> What is being asked
Please transcribe exactly, and only, the lines of the data below between the line holding "f_number: 3.5" and the line holding "exposure_s: 1/3200", inclusive.

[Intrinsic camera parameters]
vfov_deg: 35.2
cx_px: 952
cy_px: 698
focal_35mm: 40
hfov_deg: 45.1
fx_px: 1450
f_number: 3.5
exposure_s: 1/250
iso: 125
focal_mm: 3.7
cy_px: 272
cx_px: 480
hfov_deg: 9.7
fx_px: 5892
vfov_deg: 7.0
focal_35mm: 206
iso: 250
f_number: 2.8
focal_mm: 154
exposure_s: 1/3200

---

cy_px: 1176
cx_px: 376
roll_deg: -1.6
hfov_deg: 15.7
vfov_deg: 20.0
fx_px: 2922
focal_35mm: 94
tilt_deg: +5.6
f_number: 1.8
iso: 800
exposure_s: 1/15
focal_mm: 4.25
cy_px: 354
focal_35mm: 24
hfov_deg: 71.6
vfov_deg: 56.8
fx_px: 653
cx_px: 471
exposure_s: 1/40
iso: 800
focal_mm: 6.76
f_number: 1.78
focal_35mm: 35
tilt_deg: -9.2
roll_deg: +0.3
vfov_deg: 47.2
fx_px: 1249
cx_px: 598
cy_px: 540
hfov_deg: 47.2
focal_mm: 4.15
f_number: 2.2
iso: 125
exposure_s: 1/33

==

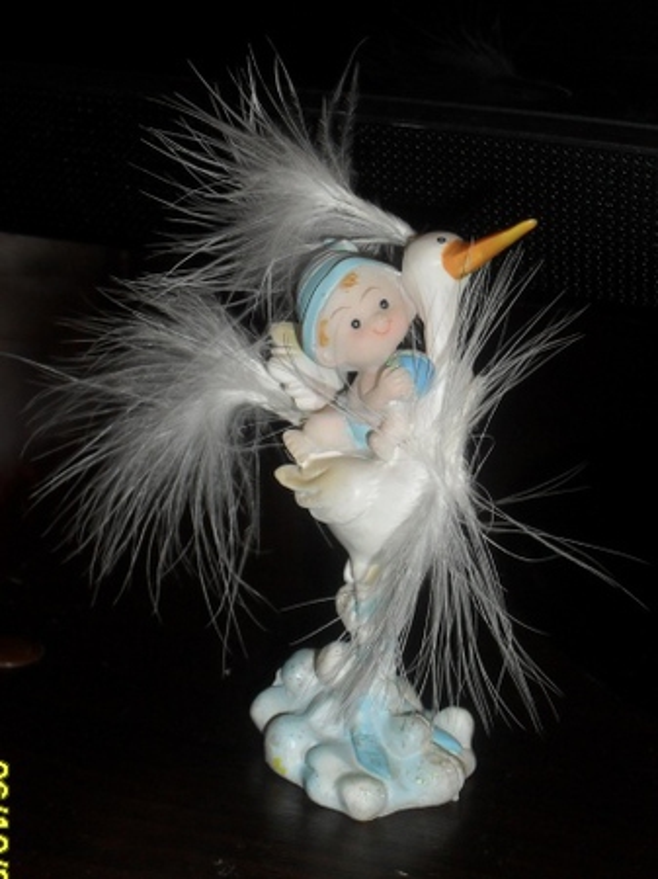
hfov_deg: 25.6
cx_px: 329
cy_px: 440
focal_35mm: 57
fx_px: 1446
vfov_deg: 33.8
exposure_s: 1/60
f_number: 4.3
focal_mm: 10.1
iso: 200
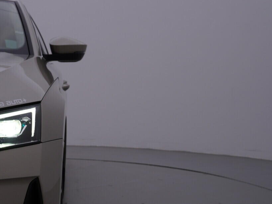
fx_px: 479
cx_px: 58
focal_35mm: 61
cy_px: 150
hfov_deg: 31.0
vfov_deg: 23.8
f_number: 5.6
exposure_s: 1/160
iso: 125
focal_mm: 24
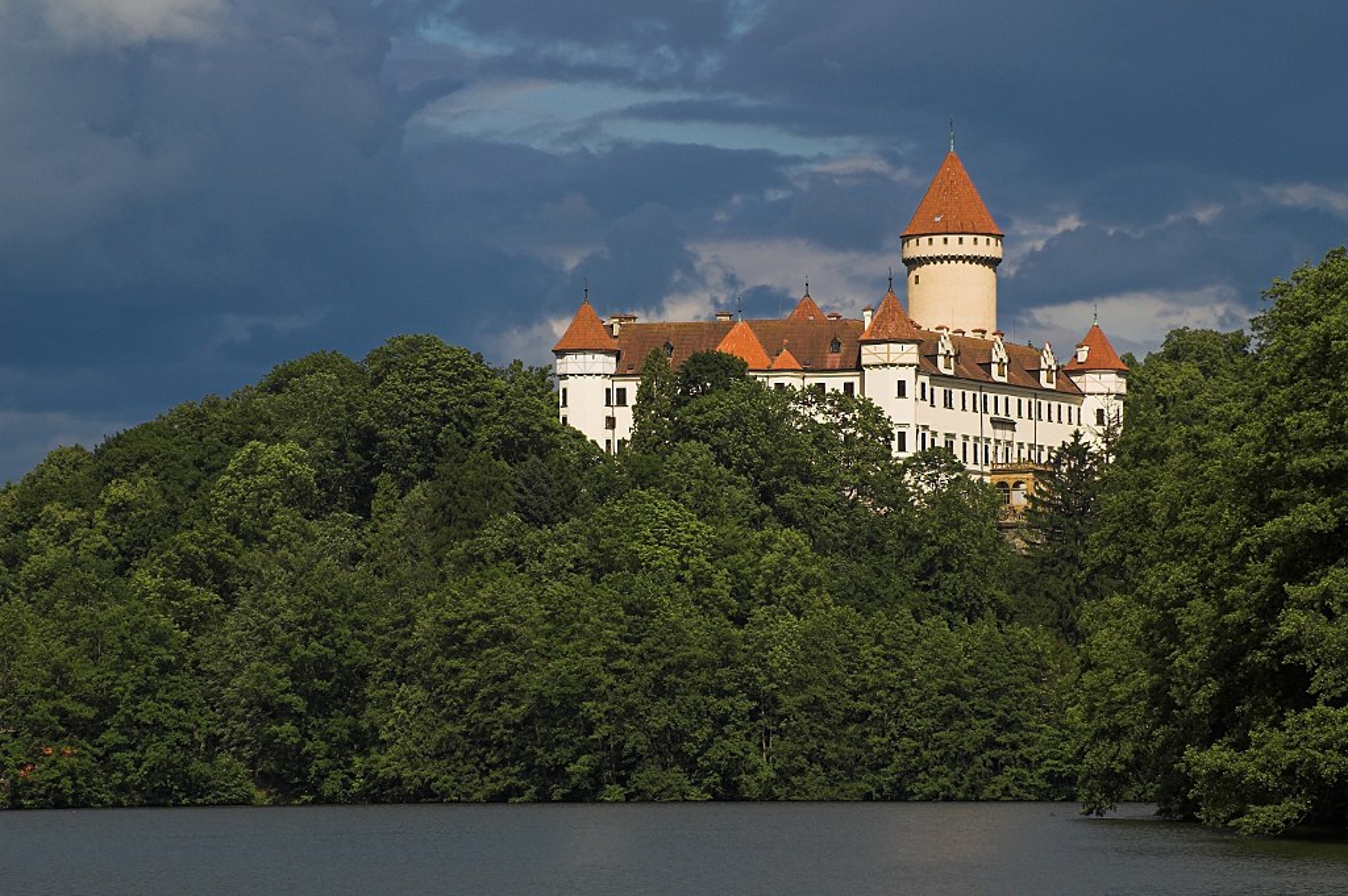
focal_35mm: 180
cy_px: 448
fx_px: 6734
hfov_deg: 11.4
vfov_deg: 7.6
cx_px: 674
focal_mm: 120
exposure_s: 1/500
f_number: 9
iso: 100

> Solution to this problem
f_number: 3.5
exposure_s: 1/250
iso: 125
focal_mm: 3.7
cy_px: 272
cx_px: 480
hfov_deg: 9.7
fx_px: 5892
vfov_deg: 7.0
focal_35mm: 206
iso: 250
f_number: 2.8
focal_mm: 154
exposure_s: 1/3200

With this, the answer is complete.